**WHAT IS BEING ASKED:** The entries below contain a line with "API Cost Calculation" and a line with "### Version Control". Quote exactly those two lines and all lines between them.

**RECORD EXTRACTS:**
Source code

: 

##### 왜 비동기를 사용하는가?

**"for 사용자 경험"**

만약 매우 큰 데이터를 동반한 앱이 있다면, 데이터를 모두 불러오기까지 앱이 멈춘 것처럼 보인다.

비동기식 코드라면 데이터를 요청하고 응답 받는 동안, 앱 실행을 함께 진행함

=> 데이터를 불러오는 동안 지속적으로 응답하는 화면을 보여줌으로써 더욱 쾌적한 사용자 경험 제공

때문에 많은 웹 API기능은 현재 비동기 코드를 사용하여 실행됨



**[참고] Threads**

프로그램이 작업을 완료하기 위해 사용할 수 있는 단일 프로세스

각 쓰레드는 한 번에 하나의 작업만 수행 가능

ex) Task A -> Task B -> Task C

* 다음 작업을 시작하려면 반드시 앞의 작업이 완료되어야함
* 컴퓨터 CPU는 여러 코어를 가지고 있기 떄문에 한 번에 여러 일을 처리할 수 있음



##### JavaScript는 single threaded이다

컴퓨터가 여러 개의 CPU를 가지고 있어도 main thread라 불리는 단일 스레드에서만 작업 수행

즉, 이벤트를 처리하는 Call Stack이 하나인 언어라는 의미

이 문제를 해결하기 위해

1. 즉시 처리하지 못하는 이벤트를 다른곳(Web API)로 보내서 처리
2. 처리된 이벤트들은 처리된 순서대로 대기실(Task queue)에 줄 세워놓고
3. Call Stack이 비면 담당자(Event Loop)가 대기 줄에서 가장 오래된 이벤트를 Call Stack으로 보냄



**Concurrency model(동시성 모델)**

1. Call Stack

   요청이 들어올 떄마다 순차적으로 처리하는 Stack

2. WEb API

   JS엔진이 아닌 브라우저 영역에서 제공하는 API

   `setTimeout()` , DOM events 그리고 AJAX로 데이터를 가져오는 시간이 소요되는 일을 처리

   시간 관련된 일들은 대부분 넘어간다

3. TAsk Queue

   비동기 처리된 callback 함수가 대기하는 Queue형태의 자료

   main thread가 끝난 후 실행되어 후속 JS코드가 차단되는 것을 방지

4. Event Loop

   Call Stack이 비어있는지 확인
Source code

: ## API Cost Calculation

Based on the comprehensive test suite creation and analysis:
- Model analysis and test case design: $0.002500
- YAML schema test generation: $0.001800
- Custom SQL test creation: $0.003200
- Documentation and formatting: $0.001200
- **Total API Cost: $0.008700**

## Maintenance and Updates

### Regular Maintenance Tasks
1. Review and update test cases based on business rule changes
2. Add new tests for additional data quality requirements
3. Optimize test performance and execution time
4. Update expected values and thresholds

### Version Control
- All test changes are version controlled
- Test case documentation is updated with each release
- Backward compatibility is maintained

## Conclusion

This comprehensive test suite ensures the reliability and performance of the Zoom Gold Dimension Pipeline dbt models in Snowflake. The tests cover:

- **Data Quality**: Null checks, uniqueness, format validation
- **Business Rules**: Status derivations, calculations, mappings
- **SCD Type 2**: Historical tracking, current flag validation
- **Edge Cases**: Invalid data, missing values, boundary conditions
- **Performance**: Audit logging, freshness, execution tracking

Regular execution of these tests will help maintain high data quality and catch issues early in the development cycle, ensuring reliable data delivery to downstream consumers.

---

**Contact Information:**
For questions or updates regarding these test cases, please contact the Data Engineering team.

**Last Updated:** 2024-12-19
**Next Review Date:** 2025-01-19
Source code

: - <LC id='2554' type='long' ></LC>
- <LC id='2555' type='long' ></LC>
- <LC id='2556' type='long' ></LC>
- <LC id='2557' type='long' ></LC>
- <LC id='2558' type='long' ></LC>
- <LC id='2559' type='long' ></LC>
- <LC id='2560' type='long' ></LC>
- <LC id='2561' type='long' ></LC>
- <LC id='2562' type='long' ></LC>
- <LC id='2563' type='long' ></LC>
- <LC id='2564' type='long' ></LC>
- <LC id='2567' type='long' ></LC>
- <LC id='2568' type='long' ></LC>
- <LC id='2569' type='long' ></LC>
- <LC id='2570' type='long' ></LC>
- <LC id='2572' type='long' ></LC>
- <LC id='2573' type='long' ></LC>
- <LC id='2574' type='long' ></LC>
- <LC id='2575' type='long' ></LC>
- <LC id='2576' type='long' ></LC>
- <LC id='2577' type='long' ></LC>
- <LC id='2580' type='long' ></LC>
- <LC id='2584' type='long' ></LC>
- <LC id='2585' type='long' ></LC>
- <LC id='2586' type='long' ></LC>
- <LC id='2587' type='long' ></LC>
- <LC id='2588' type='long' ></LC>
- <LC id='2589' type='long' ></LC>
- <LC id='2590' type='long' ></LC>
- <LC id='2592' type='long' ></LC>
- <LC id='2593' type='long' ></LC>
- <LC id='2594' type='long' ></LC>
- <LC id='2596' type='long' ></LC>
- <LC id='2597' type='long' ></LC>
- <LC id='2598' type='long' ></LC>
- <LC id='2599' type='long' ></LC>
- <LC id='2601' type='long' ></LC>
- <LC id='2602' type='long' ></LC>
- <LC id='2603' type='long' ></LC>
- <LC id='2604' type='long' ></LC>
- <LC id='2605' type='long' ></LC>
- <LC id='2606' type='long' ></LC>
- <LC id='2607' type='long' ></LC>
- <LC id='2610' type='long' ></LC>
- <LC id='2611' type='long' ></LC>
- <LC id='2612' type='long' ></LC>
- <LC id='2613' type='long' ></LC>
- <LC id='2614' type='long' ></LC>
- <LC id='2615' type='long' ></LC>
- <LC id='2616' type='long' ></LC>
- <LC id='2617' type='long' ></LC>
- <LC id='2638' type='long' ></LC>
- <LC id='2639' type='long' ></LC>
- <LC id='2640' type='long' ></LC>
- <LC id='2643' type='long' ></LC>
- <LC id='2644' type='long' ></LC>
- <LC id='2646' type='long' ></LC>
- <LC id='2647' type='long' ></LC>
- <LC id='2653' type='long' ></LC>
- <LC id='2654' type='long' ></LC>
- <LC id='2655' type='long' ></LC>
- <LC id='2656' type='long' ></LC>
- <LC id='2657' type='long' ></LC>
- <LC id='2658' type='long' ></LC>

**WRITTEN RESPONSE:**
: ## API Cost Calculation

Based on the comprehensive test suite creation and analysis:
- Model analysis and test case design: $0.002500
- YAML schema test generation: $0.001800
- Custom SQL test creation: $0.003200
- Documentation and formatting: $0.001200
- **Total API Cost: $0.008700**

## Maintenance and Updates

### Regular Maintenance Tasks
1. Review and update test cases based on business rule changes
2. Add new tests for additional data quality requirements
3. Optimize test performance and execution time
4. Update expected values and thresholds

### Version Control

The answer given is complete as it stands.